Your goal
Write out the material line for line, starting at the very first line and ending at the line that contains "Dans un coin". Include both of those lines.

Saved data entries:
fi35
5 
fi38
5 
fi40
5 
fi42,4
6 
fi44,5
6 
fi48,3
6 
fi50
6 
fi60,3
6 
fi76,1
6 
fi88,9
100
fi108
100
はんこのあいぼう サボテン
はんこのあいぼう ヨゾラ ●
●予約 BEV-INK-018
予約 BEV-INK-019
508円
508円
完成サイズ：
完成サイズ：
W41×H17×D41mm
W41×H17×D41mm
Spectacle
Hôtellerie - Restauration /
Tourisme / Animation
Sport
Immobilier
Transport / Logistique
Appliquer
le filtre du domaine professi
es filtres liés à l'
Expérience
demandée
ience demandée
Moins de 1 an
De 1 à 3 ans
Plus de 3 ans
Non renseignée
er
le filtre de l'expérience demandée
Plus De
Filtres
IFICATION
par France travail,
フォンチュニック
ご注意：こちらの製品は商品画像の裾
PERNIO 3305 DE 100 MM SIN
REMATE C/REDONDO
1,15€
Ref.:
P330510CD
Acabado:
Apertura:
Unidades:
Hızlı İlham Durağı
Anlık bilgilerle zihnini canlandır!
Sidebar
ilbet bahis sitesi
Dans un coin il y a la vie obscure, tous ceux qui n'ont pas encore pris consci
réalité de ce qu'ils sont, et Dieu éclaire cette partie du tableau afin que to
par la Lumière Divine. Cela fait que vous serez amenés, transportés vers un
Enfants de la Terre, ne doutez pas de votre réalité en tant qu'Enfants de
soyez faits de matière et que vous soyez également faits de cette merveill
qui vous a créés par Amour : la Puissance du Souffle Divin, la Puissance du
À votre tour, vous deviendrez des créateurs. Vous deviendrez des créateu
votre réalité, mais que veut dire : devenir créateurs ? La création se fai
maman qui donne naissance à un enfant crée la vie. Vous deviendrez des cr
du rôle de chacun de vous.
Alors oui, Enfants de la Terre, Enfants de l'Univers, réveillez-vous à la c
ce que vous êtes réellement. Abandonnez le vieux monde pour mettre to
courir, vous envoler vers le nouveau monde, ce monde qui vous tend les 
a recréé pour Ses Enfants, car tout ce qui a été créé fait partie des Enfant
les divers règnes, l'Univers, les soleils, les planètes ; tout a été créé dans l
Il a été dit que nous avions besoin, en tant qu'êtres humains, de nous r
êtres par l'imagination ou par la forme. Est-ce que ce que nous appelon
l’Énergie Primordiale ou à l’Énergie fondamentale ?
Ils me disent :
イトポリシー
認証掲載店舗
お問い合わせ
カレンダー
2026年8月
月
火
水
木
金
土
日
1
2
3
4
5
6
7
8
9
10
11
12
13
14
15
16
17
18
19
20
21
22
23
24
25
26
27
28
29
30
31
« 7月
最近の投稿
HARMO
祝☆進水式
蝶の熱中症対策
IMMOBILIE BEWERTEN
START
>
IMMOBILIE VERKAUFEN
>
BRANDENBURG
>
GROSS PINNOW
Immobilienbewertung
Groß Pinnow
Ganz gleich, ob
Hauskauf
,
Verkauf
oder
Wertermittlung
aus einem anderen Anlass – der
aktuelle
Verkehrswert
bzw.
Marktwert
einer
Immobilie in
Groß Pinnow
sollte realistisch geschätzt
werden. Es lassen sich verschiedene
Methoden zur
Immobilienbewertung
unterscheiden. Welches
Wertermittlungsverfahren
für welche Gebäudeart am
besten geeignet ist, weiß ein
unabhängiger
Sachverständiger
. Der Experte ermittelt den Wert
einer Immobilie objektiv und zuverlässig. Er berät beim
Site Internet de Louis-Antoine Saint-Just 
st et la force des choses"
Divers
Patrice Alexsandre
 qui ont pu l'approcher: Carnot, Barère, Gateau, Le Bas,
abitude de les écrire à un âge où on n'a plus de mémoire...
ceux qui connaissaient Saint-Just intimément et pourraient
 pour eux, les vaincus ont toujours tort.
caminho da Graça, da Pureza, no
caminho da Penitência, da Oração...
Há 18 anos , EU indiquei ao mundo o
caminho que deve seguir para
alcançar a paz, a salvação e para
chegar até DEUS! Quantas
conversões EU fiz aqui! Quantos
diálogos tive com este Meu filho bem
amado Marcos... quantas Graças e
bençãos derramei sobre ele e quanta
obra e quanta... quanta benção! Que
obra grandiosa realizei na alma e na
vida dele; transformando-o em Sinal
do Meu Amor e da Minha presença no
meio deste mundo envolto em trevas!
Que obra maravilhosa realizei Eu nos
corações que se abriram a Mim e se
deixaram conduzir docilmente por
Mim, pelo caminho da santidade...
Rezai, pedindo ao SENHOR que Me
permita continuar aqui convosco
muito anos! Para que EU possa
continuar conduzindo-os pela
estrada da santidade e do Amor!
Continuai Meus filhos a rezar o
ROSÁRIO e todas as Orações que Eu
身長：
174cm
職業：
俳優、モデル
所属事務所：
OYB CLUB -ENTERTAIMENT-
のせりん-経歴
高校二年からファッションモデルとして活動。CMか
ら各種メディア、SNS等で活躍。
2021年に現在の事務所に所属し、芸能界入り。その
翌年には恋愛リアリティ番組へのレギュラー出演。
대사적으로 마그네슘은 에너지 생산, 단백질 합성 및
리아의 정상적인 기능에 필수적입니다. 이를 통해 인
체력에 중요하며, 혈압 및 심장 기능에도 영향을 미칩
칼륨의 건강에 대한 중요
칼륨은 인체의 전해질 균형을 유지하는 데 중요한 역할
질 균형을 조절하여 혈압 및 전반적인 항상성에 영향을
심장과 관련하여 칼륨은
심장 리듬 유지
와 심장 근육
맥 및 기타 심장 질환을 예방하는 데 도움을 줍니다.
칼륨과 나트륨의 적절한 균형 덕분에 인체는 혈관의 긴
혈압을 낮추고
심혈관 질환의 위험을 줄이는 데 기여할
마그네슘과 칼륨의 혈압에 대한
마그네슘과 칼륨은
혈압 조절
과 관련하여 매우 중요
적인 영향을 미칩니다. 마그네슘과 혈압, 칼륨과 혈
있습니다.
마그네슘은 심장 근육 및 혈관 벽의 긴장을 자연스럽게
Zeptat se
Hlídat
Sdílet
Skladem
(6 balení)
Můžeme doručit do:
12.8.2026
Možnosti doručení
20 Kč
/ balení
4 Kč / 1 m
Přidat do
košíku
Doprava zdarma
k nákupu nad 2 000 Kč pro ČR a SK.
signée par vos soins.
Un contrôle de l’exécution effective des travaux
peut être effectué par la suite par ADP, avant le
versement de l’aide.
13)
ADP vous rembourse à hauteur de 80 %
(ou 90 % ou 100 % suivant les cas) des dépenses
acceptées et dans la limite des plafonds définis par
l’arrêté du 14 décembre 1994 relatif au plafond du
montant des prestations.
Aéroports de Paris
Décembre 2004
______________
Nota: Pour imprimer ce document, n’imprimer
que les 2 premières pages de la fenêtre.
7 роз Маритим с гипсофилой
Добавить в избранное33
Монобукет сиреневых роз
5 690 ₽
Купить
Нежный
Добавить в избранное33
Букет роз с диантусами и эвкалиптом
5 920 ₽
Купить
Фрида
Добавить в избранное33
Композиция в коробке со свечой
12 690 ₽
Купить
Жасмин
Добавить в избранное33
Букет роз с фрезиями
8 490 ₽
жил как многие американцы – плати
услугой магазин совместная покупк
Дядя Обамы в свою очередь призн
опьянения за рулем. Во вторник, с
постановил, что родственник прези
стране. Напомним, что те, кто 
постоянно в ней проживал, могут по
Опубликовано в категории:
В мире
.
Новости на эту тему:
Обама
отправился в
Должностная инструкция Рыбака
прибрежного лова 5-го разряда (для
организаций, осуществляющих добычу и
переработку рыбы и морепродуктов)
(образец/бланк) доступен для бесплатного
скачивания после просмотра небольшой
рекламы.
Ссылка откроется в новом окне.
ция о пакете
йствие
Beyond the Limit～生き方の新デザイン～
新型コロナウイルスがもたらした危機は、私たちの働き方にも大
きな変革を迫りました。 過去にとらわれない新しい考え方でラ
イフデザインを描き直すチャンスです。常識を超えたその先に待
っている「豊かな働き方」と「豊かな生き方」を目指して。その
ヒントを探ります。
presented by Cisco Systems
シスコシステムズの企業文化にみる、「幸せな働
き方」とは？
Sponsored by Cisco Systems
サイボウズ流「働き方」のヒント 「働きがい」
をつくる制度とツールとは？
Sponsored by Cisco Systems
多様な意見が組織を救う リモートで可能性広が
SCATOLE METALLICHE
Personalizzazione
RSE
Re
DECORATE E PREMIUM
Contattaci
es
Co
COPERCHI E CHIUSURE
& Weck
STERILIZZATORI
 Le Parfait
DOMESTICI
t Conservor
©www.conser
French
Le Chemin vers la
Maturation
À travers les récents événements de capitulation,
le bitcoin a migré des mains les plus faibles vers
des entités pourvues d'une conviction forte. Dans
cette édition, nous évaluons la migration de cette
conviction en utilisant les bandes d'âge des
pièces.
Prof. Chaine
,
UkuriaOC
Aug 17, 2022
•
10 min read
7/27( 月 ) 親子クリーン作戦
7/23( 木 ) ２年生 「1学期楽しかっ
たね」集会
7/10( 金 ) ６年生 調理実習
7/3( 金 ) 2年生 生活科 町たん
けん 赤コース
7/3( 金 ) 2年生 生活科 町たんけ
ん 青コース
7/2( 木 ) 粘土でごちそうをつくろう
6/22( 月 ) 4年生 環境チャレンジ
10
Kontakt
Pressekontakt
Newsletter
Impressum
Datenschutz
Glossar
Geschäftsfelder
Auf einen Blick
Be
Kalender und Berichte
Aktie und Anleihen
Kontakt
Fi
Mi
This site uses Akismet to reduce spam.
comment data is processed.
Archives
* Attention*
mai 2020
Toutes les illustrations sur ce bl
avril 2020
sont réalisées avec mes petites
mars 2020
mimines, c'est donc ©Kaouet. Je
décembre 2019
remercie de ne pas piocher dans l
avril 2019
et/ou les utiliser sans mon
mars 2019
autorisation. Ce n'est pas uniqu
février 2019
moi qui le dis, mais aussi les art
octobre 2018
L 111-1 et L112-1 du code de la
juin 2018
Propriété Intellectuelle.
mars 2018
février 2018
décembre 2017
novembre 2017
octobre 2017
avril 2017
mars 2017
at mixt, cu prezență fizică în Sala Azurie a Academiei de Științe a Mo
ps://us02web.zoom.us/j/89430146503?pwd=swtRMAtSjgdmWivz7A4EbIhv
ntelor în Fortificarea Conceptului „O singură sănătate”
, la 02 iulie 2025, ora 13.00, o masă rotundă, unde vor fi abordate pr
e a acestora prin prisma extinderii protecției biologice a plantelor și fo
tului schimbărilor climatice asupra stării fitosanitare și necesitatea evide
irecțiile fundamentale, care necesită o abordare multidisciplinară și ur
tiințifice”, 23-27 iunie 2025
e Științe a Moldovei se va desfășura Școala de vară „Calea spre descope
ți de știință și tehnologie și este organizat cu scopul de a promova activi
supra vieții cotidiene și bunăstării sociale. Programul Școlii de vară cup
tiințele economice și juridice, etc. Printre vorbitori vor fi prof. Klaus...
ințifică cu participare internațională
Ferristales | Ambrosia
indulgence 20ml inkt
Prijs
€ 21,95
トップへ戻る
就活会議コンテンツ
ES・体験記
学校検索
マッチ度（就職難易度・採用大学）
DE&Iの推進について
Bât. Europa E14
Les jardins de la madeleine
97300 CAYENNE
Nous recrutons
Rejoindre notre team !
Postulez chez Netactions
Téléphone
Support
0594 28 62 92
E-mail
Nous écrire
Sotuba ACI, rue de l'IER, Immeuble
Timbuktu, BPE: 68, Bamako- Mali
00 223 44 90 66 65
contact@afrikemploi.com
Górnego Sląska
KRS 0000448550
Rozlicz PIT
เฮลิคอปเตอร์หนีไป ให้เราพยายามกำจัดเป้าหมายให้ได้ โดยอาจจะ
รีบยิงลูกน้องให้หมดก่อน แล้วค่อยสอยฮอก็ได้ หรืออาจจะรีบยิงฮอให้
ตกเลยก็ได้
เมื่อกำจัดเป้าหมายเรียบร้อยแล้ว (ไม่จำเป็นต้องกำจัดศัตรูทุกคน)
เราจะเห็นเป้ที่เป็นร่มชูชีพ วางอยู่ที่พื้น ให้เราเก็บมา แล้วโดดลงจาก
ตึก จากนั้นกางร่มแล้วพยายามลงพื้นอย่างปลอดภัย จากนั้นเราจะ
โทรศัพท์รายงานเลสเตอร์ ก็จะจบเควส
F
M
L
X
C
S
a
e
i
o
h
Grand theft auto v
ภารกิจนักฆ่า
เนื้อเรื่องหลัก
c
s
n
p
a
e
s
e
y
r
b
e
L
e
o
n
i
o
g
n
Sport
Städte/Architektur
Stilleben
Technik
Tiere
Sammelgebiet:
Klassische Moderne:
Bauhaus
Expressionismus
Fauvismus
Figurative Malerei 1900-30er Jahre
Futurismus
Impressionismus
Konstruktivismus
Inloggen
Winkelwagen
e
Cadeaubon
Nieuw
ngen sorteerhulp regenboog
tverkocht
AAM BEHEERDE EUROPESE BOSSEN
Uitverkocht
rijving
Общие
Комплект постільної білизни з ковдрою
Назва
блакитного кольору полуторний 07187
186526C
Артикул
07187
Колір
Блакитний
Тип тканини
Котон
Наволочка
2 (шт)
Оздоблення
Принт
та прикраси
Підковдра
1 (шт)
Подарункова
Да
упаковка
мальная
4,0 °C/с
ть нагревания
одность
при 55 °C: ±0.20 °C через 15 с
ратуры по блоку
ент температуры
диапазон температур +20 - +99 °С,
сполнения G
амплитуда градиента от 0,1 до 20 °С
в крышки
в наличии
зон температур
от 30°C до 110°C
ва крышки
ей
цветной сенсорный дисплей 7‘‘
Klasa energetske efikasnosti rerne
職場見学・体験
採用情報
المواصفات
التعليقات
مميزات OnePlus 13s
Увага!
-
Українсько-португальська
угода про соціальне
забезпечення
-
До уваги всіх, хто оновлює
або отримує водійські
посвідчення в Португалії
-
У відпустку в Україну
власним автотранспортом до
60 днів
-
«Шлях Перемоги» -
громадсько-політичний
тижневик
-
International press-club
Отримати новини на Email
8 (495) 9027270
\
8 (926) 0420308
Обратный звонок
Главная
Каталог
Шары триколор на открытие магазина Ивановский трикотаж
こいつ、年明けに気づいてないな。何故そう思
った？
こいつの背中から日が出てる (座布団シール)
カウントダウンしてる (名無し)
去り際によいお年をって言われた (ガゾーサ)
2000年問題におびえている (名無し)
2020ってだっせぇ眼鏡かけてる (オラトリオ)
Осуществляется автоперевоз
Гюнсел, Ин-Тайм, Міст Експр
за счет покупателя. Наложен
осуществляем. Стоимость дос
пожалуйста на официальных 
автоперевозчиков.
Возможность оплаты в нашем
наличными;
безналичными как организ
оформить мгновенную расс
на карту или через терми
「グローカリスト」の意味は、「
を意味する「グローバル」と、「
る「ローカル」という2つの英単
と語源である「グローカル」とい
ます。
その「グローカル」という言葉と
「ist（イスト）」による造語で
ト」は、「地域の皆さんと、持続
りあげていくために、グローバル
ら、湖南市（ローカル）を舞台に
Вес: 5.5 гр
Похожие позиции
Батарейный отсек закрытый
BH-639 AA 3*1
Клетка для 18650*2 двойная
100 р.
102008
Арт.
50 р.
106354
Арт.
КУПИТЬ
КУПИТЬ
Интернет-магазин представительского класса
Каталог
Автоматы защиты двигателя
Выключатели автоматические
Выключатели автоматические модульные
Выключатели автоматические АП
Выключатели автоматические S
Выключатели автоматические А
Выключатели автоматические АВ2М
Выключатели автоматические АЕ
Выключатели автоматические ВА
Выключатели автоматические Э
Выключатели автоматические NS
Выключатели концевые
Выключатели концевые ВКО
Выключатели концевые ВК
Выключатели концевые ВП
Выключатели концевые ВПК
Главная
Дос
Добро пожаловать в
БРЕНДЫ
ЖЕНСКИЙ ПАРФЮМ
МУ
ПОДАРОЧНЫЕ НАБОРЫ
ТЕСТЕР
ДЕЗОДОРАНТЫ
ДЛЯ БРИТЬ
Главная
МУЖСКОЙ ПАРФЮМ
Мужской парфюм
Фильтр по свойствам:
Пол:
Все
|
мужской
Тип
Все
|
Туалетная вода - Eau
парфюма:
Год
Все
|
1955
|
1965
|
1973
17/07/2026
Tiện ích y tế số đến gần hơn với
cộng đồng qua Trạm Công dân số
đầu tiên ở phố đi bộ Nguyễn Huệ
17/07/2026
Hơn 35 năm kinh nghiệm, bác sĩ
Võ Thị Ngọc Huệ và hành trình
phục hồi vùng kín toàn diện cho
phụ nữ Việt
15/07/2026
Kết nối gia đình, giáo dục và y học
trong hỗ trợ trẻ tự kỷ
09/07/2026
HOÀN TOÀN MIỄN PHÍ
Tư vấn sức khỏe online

Response to this exercise
fi35
5 
fi38
5 
fi40
5 
fi42,4
6 
fi44,5
6 
fi48,3
6 
fi50
6 
fi60,3
6 
fi76,1
6 
fi88,9
100
fi108
100
はんこのあいぼう サボテン
はんこのあいぼう ヨゾラ ●
●予約 BEV-INK-018
予約 BEV-INK-019
508円
508円
完成サイズ：
完成サイズ：
W41×H17×D41mm
W41×H17×D41mm
Spectacle
Hôtellerie - Restauration /
Tourisme / Animation
Sport
Immobilier
Transport / Logistique
Appliquer
le filtre du domaine professi
es filtres liés à l'
Expérience
demandée
ience demandée
Moins de 1 an
De 1 à 3 ans
Plus de 3 ans
Non renseignée
er
le filtre de l'expérience demandée
Plus De
Filtres
IFICATION
par France travail,
フォンチュニック
ご注意：こちらの製品は商品画像の裾
PERNIO 3305 DE 100 MM SIN
REMATE C/REDONDO
1,15€
Ref.:
P330510CD
Acabado:
Apertura:
Unidades:
Hızlı İlham Durağı
Anlık bilgilerle zihnini canlandır!
Sidebar
ilbet bahis sitesi
Dans un coin il y a la vie obscure, tous ceux qui n'ont pas encore pris consci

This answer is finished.